Only alert readers will have noticed the revival of the old fight for freedom of speech in Britain. The threat of a writ so alarms the mainstream media that it barely discusses the increasingly angry arguments around what the United Nations rightly described as the "scandal" of England's suppression of plain prose and investigative journalism.
The case for reform is not being made by what we used to call Fleet Street or the broadcasters but by Index on Censorship and Private Eye, small journals that are more willing than most to make a stand. A heartening coalition of MPs from all parties is offering critical support, but the strongest push is coming not from editors and politicians but from writers in Britain and abroad, who are infuriated by the ability of rich men to use our authoritarian libel laws to suppress unfavourable reports.

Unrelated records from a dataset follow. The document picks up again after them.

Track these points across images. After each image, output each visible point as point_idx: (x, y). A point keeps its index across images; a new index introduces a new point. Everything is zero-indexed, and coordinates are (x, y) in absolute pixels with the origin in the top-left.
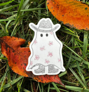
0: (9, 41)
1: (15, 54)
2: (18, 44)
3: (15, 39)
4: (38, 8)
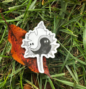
0: (15, 30)
1: (17, 43)
2: (21, 35)
3: (20, 30)
4: (42, 9)
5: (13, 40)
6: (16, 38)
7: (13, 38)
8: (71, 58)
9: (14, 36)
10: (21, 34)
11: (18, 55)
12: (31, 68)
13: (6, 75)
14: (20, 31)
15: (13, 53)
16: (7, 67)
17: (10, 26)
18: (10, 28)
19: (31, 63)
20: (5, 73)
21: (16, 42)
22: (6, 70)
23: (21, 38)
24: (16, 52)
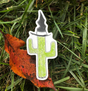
5: (11, 50)
6: (13, 48)
7: (10, 49)
8: (74, 63)
9: (11, 46)
10: (18, 44)
11: (17, 68)
12: (34, 83)
13: (3, 88)
14: (16, 41)
15: (12, 65)
16: (4, 78)
17: (5, 36)
18: (6, 38)
19: (32, 76)
20: (2, 86)
21: (14, 54)
22: (4, 81)
23: (19, 49)
24: (15, 65)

First among them is the New York journalist Rachel Ehrenfeld, who is reshaping Anglo-US legal relations after Mr Justice Eady ordered the banning of her book on the funding of radical Islam. She did not publish or publicise it in Britain, and only a few copies reached Britain via Amazon. The obliging Eady nevertheless acceded to the demands of the Saudi banker Sheikh Khalid bin Mahfouz to fine Ehrenfeld and order the destruction of her book.
Boy, did he pick the wrong woman to censor. Ehrenfeld has organised US publishers and civil liberties groups to persuade Congress to declare that English libel judgements should have no validity in the US.